From 21 March, newly-expectant women living in the west of Walsall will be directed to New Cross Hospital to receive care.
A number of pregnant women already booked to have their babies at the Manor may be asked to give birth elsewhere if they live closer to an alternative hospital.
The hospital said it had "real challenges" with recruitment and despite taking on more midwives, could still not cope with demand.
The closure of maternity services and birth restrictions at neighbouring trusts has also led to more women choosing to give birth in Walsall, the hospital said in a statement.

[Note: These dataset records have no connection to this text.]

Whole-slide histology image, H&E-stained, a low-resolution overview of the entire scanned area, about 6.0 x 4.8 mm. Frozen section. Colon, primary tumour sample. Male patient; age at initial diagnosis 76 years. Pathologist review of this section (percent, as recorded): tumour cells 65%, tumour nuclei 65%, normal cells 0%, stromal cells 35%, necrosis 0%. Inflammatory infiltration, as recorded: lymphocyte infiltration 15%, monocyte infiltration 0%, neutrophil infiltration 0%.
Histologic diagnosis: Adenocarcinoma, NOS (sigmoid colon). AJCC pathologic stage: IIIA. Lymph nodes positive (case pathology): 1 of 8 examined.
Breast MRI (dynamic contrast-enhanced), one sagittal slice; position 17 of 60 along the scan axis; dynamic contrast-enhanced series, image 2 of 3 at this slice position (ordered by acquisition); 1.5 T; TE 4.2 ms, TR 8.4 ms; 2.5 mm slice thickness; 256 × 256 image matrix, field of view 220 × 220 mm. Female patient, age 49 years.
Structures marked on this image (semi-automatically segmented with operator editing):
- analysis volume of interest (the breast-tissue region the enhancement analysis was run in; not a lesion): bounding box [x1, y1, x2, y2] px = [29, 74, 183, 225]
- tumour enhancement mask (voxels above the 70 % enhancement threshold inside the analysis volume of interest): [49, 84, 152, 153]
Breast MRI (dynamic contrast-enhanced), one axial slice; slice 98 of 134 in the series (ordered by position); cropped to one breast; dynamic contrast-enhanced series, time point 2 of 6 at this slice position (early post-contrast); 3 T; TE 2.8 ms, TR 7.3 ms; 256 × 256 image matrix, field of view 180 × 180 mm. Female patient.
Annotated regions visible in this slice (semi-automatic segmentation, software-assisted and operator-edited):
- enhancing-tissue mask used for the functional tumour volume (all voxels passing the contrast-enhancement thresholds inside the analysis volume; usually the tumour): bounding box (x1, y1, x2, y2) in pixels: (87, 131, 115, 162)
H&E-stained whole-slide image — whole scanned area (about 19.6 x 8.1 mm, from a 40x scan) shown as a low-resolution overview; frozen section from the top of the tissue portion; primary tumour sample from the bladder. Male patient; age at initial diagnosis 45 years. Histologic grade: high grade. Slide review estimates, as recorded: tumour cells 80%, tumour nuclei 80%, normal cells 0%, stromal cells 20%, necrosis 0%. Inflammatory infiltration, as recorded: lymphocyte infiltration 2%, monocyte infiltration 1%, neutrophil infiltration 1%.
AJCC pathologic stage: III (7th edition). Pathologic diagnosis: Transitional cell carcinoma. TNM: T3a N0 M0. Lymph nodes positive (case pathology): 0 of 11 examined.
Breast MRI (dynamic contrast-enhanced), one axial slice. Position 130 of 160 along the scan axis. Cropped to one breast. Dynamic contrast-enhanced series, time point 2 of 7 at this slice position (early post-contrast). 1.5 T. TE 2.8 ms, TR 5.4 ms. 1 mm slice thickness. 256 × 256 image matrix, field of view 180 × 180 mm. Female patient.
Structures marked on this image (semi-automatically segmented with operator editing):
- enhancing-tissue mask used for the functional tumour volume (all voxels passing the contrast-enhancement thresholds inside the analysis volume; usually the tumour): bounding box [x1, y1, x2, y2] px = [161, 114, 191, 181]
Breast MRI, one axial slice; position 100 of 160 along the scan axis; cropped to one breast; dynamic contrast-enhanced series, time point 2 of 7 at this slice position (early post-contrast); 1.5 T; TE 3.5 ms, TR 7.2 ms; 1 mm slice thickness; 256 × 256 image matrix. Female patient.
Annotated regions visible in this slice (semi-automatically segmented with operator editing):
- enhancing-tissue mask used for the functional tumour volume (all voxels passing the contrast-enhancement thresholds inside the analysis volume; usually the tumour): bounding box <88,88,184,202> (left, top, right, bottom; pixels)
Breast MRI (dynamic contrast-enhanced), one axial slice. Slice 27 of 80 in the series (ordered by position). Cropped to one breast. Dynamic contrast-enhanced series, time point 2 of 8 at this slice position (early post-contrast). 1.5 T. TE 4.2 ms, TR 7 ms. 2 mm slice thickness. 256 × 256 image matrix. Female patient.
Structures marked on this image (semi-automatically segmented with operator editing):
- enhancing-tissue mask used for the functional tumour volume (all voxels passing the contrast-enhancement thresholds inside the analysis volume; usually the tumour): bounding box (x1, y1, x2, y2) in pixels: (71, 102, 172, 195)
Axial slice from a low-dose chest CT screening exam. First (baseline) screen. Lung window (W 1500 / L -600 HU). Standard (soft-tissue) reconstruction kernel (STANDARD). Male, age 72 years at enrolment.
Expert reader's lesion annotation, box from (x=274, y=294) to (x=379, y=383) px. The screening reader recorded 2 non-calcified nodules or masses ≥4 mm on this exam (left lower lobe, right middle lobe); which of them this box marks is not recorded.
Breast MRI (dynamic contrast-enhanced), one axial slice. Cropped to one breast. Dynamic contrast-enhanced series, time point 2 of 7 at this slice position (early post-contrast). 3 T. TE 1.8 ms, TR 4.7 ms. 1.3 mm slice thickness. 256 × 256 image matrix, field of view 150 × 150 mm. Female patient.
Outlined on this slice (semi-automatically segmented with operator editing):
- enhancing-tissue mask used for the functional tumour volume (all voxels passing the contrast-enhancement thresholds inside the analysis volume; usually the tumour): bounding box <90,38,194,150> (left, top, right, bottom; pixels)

Almost 5,000 babies were born at the hospital last year.
The Care Quality Commission ruled services were inadequate following an inspection in January.
Dr Amrik Gill, clinical chair for NHS Walsall Clinical Commissioning Group, said: "Those mums that are diverted to the Royal Wolverhampton NHS Trust can be assured that the hospital has sufficient capacity to cope with the transfer of services to New Cross Hospital."
Richard Kirby, chief executive at Walsall Healthcare Trust, said: "We want to ensure that every mother and baby gets the highest quality care and need to get the numbers closer to what the unit was originally meant to take.
"We are continuing to invest in more midwives and the development of our maternity estate and we are investing £3m into expanding our neonatal unit."